The question of whether G-d knows what’s going to happen or if we have free will was a big question 2000 years ago. The Sadducee version of Judaism (primarily the priests) said that G-d sat back and watched everything unfold without having any influence. The Essenes (a sect that went to live by the Dead Sea and wrote the Dead Sea Scrolls) said that G-d preordained everything. The Pharisees (the Rabbis) tried to find a middle position. In Pirkei Avot 3:15, Rabbi Akiba said, “Everything is foreseen, yet freedom of will is given.” In the Talmud, Rabbi Chanina says, “All is in the hands of G-d except the fear of G-d” (Brachot 33b:23). Later, Maimonides tried to explain this one but gave an equally confusing answer (Mishneh Torah, Repentence 5:5).
The best explanation that I have found comes from a Jewish Encyclopedia article (https://www.jewishencyclopedia.com/articles/12338-predestination). Basically, it says that preordination is not Jewish, because that says that your fate in the afterlife is already determined so it doesn’t matter how you behave. On the other hand, predestination is Jewish, because certain things are destined to happen to you. You then use your free will to determine how you’re going to respond. It’s like G-d knows all the “Chance” and “Community Chest” cards you’re going to draw in Monopoly, but not whether you are going to buy Oriental Avenue when you have the chance. It’s also like I tell my child, “You can’t control what other people are going to do to you, just how you are going to respond.”

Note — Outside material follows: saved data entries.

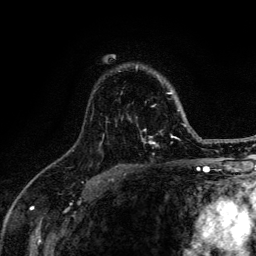
Breast MRI (dynamic contrast-enhanced), one axial slice; position 91 of 134 along the scan axis; cropped to one breast; dynamic contrast-enhanced series, time point 2 of 6 at this slice position (early post-contrast); 3 T; TE 4.2 ms, TR 8.6 ms; 256 × 256 image matrix, field of view 160 × 160 mm. Female patient.
Outlined on this slice (semi-automatic segmentation, software-assisted and operator-edited):
- enhancing-tissue mask used for the functional tumour volume (all voxels passing the contrast-enhancement thresholds inside the analysis volume; usually the tumour): box from (x=98, y=66) to (x=188, y=151) px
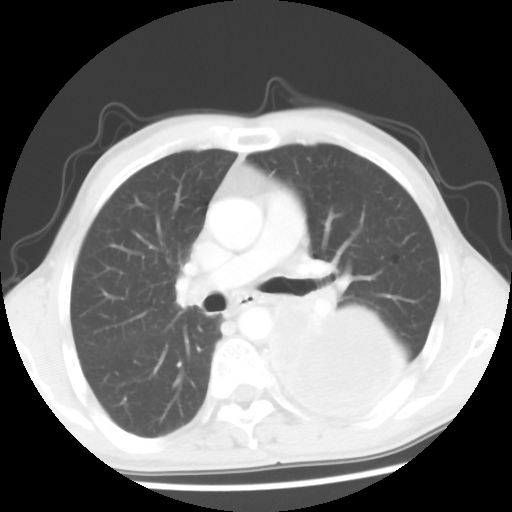
Chest CT, one axial slice; slice 34 of 56 in the series (ordered by position); 120 kVp; lung window (W 1500 / L -600 HU); 5 mm slice thickness; 512 × 512 image matrix. Male patient, age 60 years. Case-level facts recorded for this patient, not image findings: clinical TNM (as recorded): T4 N0 M0.
Outlined on this slice (bounding box drawn by a radiologist):
- lung tumour (recorded histology: squamous cell carcinoma): bounding box (x1, y1, x2, y2) in pixels: (260, 300, 410, 424)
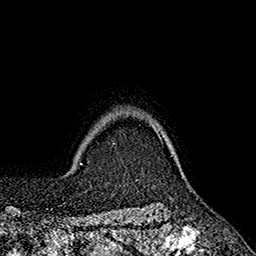
Breast MRI (dynamic contrast-enhanced), one axial slice. Position 154 of 160 along the scan axis. Cropped to one breast. Dynamic contrast-enhanced series, time point 2 of 7 at this slice position (early post-contrast). 1.5 T. TE 2.6 ms, TR 5.6 ms. 256 × 256 image matrix, field of view 173 × 173 mm. Female patient.
Annotated regions visible in this slice (semi-automatically segmented with operator editing):
- enhancing-tissue mask used for the functional tumour volume (all voxels passing the contrast-enhancement thresholds inside the analysis volume; usually the tumour): bounding box <150,124,161,139> (left, top, right, bottom; pixels)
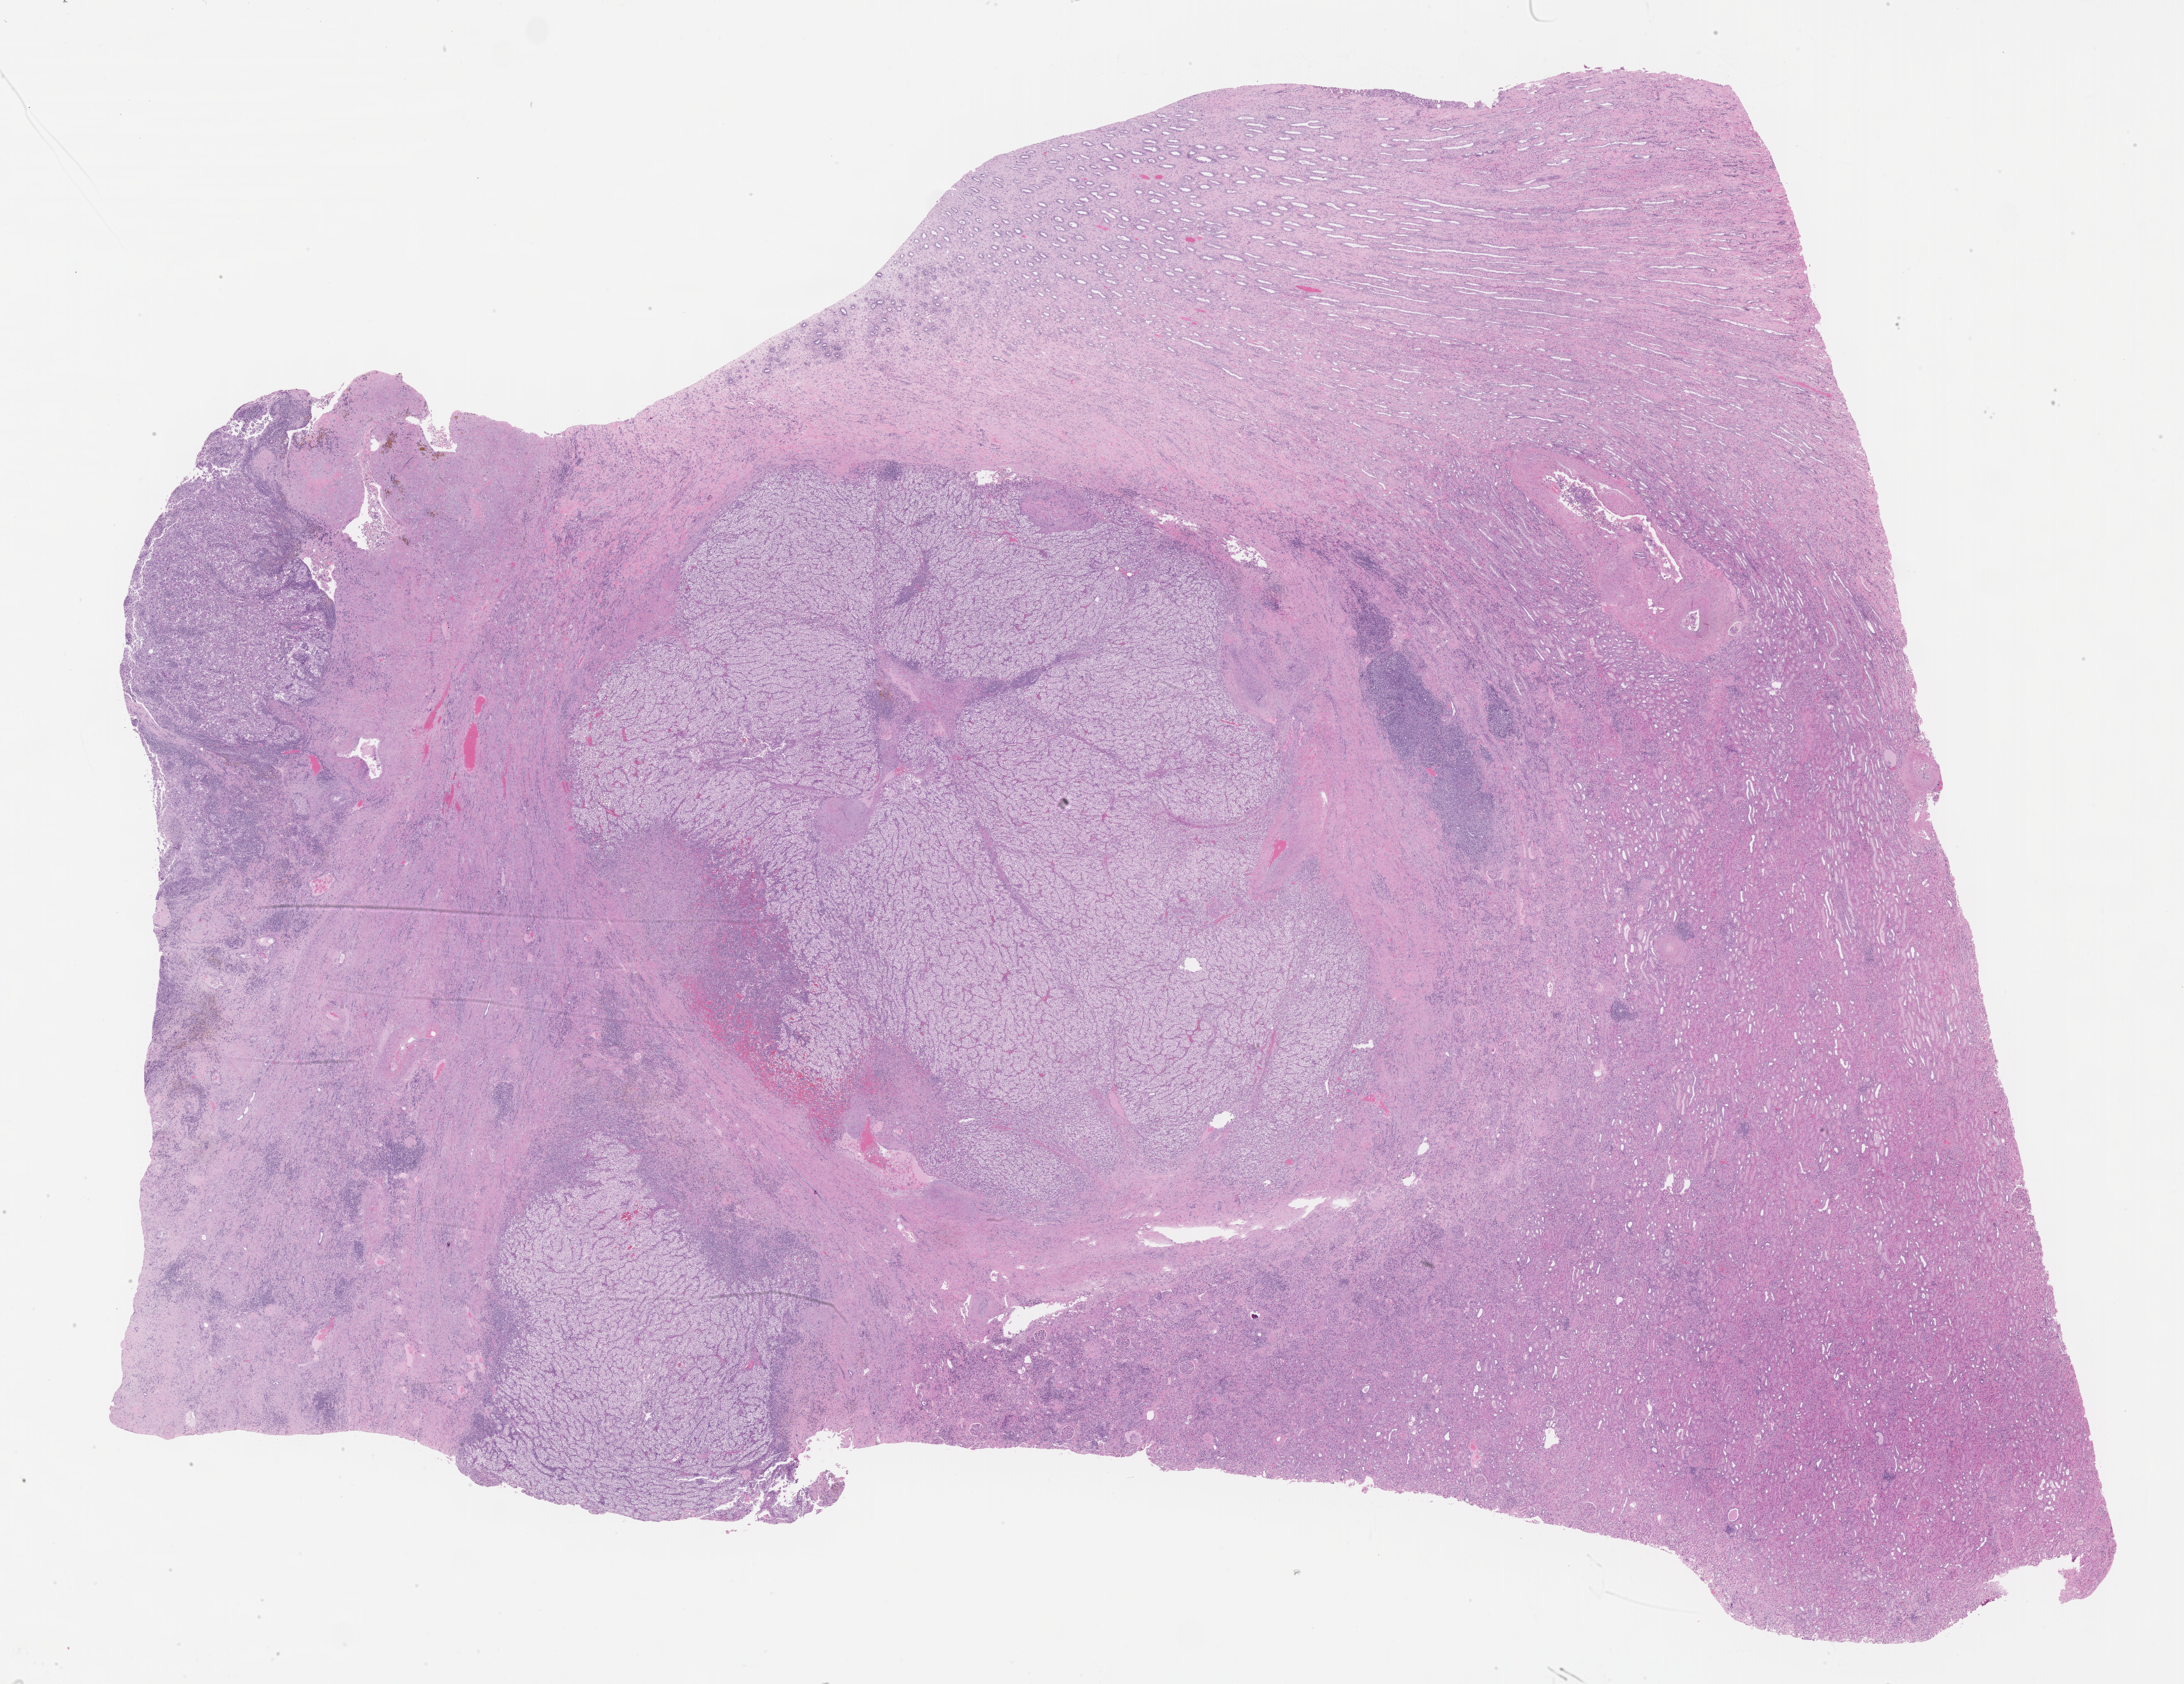
Digitized H&E-stained tissue section (whole slide) — low-resolution overview of the scanned area, about 27.7 x 21.3 mm (slide scanned at 40x), FFPE section, primary tumour sample from the kidney. Male, age 58 years at initial diagnosis.
Diagnosis: Clear cell adenocarcinoma, NOS.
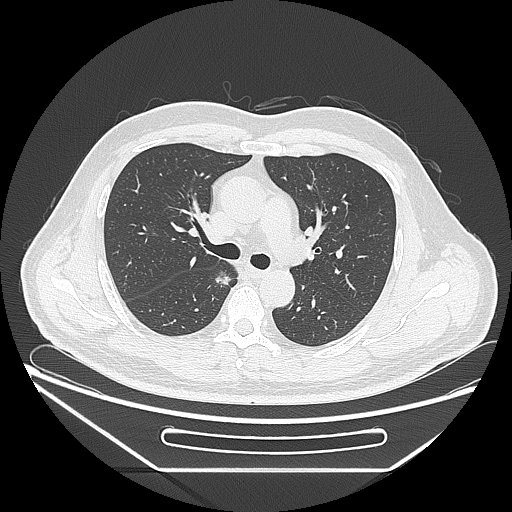
Chest CT, one axial slice; slice 162 of 271 in the series (ordered by position); reconstruction kernel LUNG; 120 kVp; lung window (W 1500 / L -600 HU); 1.25 mm slice thickness; 512 × 512 image matrix, field of view 414 × 414 mm. Male patient, age 49 years. Case-level facts recorded for this patient, not image findings: clinical TNM (as recorded): T1b N0 M0; histopathological grade: G2.
Outlined on this slice (rectangle marked by the reading radiologist):
- lung tumour (recorded histology: adenocarcinoma): bounding box (x1, y1, x2, y2) in pixels: (210, 268, 236, 292)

This explanation helps to explain the idea of “basheret”, that there is somebody out there who is destined to be your life partner (Sotah 2a:9) but that you might not do the right things to meet them. It also explains the idea in the Machzor that “Repentence, prayer, and tzedakah mitigate the harshness of the decree” - some things are going to happen to you this year, and how you use your free will to respond to them will make a difference.